- [DESCRIPTION OF THE TASK]:
Change "collector number" to "field number" wherever it occurs in the entries below, and leave everything else as it is.

Saved data entries:
════════════════
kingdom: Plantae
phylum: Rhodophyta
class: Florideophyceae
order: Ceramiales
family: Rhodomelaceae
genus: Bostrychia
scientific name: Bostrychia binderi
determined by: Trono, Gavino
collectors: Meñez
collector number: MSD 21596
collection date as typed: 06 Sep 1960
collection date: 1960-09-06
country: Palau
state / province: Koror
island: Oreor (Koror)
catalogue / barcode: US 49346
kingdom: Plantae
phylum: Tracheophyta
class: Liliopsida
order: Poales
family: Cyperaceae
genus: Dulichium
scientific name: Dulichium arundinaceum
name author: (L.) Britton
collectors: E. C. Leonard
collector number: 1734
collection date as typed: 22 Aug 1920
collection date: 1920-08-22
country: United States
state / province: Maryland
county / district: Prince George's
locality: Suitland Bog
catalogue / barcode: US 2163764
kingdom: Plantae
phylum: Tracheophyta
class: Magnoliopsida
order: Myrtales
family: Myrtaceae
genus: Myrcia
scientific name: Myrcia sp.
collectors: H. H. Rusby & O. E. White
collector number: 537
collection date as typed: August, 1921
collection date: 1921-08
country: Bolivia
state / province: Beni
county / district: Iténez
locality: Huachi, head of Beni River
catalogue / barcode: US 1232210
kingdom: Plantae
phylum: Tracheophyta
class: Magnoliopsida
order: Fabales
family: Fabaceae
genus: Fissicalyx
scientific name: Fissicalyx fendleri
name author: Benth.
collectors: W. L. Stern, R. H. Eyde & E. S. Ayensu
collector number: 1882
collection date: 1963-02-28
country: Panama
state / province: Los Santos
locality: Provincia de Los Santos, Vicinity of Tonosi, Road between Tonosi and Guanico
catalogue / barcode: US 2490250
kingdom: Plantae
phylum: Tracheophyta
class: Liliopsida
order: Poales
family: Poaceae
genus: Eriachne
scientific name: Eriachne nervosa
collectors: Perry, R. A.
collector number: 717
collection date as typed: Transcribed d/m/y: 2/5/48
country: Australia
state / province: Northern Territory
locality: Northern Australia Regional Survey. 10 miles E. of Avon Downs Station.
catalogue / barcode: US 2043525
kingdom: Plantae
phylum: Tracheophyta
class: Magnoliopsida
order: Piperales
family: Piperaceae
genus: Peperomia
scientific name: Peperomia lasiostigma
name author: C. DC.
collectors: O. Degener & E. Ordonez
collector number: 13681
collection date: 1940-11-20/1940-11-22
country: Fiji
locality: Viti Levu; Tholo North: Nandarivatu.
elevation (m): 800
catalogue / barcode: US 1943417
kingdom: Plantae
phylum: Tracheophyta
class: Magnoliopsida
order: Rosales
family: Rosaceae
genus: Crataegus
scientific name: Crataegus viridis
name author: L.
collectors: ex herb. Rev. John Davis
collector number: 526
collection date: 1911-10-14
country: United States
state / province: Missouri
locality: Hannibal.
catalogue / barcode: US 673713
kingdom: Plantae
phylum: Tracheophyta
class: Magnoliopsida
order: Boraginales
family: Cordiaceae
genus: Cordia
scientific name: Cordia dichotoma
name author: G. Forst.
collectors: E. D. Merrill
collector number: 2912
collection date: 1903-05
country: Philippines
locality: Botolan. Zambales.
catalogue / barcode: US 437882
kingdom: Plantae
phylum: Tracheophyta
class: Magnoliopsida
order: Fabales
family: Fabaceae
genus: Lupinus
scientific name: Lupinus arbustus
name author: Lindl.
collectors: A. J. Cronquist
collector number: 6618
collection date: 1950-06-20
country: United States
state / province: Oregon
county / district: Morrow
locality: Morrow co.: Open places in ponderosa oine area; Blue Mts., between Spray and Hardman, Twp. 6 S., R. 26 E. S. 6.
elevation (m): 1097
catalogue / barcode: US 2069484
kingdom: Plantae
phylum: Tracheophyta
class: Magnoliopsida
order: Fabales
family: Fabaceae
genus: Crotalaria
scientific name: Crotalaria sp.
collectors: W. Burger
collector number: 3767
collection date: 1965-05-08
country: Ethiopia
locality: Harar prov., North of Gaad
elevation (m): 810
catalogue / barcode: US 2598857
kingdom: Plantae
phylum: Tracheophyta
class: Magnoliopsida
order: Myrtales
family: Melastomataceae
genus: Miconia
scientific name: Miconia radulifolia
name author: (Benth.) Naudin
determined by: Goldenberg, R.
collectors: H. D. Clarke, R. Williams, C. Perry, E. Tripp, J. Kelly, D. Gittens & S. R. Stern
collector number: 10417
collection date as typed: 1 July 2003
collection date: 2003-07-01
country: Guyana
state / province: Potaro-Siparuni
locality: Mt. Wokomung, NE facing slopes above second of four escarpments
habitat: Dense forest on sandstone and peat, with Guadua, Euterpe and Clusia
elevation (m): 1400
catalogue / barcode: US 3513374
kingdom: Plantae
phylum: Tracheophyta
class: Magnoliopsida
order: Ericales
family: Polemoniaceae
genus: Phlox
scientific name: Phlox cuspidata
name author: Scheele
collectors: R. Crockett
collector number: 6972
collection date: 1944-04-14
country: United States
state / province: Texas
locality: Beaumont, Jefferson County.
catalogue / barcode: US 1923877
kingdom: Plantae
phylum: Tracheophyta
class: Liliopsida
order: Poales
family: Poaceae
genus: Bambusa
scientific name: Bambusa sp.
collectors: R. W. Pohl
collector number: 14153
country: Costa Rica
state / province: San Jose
════════════════
- [RESULT OF THE TASK]:
kingdom: Plantae
phylum: Rhodophyta
class: Florideophyceae
order: Ceramiales
family: Rhodomelaceae
genus: Bostrychia
scientific name: Bostrychia binderi
determined by: Trono, Gavino
collectors: Meñez
field number: MSD 21596
collection date as typed: 06 Sep 1960
collection date: 1960-09-06
country: Palau
state / province: Koror
island: Oreor (Koror)
catalogue / barcode: US 49346
kingdom: Plantae
phylum: Tracheophyta
class: Liliopsida
order: Poales
family: Cyperaceae
genus: Dulichium
scientific name: Dulichium arundinaceum
name author: (L.) Britton
collectors: E. C. Leonard
field number: 1734
collection date as typed: 22 Aug 1920
collection date: 1920-08-22
country: United States
state / province: Maryland
county / district: Prince George's
locality: Suitland Bog
catalogue / barcode: US 2163764
kingdom: Plantae
phylum: Tracheophyta
class: Magnoliopsida
order: Myrtales
family: Myrtaceae
genus: Myrcia
scientific name: Myrcia sp.
collectors: H. H. Rusby & O. E. White
field number: 537
collection date as typed: August, 1921
collection date: 1921-08
country: Bolivia
state / province: Beni
county / district: Iténez
locality: Huachi, head of Beni River
catalogue / barcode: US 1232210
kingdom: Plantae
phylum: Tracheophyta
class: Magnoliopsida
order: Fabales
family: Fabaceae
genus: Fissicalyx
scientific name: Fissicalyx fendleri
name author: Benth.
collectors: W. L. Stern, R. H. Eyde & E. S. Ayensu
field number: 1882
collection date: 1963-02-28
country: Panama
state / province: Los Santos
locality: Provincia de Los Santos, Vicinity of Tonosi, Road between Tonosi and Guanico
catalogue / barcode: US 2490250
kingdom: Plantae
phylum: Tracheophyta
class: Liliopsida
order: Poales
family: Poaceae
genus: Eriachne
scientific name: Eriachne nervosa
collectors: Perry, R. A.
field number: 717
collection date as typed: Transcribed d/m/y: 2/5/48
country: Australia
state / province: Northern Territory
locality: Northern Australia Regional Survey. 10 miles E. of Avon Downs Station.
catalogue / barcode: US 2043525
kingdom: Plantae
phylum: Tracheophyta
class: Magnoliopsida
order: Piperales
family: Piperaceae
genus: Peperomia
scientific name: Peperomia lasiostigma
name author: C. DC.
collectors: O. Degener & E. Ordonez
field number: 13681
collection date: 1940-11-20/1940-11-22
country: Fiji
locality: Viti Levu; Tholo North: Nandarivatu.
elevation (m): 800
catalogue / barcode: US 1943417
kingdom: Plantae
phylum: Tracheophyta
class: Magnoliopsida
order: Rosales
family: Rosaceae
genus: Crataegus
scientific name: Crataegus viridis
name author: L.
collectors: ex herb. Rev. John Davis
field number: 526
collection date: 1911-10-14
country: United States
state / province: Missouri
locality: Hannibal.
catalogue / barcode: US 673713
kingdom: Plantae
phylum: Tracheophyta
class: Magnoliopsida
order: Boraginales
family: Cordiaceae
genus: Cordia
scientific name: Cordia dichotoma
name author: G. Forst.
collectors: E. D. Merrill
field number: 2912
collection date: 1903-05
country: Philippines
locality: Botolan. Zambales.
catalogue / barcode: US 437882
kingdom: Plantae
phylum: Tracheophyta
class: Magnoliopsida
order: Fabales
family: Fabaceae
genus: Lupinus
scientific name: Lupinus arbustus
name author: Lindl.
collectors: A. J. Cronquist
field number: 6618
collection date: 1950-06-20
country: United States
state / province: Oregon
county / district: Morrow
locality: Morrow co.: Open places in ponderosa oine area; Blue Mts., between Spray and Hardman, Twp. 6 S., R. 26 E. S. 6.
elevation (m): 1097
catalogue / barcode: US 2069484
kingdom: Plantae
phylum: Tracheophyta
class: Magnoliopsida
order: Fabales
family: Fabaceae
genus: Crotalaria
scientific name: Crotalaria sp.
collectors: W. Burger
field number: 3767
collection date: 1965-05-08
country: Ethiopia
locality: Harar prov., North of Gaad
elevation (m): 810
catalogue / barcode: US 2598857
kingdom: Plantae
phylum: Tracheophyta
class: Magnoliopsida
order: Myrtales
family: Melastomataceae
genus: Miconia
scientific name: Miconia radulifolia
name author: (Benth.) Naudin
determined by: Goldenberg, R.
collectors: H. D. Clarke, R. Williams, C. Perry, E. Tripp, J. Kelly, D. Gittens & S. R. Stern
field number: 10417
collection date as typed: 1 July 2003
collection date: 2003-07-01
country: Guyana
state / province: Potaro-Siparuni
locality: Mt. Wokomung, NE facing slopes above second of four escarpments
habitat: Dense forest on sandstone and peat, with Guadua, Euterpe and Clusia
elevation (m): 1400
catalogue / barcode: US 3513374
kingdom: Plantae
phylum: Tracheophyta
class: Magnoliopsida
order: Ericales
family: Polemoniaceae
genus: Phlox
scientific name: Phlox cuspidata
name author: Scheele
collectors: R. Crockett
field number: 6972
collection date: 1944-04-14
country: United States
state / province: Texas
locality: Beaumont, Jefferson County.
catalogue / barcode: US 1923877
kingdom: Plantae
phylum: Tracheophyta
class: Liliopsida
order: Poales
family: Poaceae
genus: Bambusa
scientific name: Bambusa sp.
collectors: R. W. Pohl
field number: 14153
country: Costa Rica
state / province: San Jose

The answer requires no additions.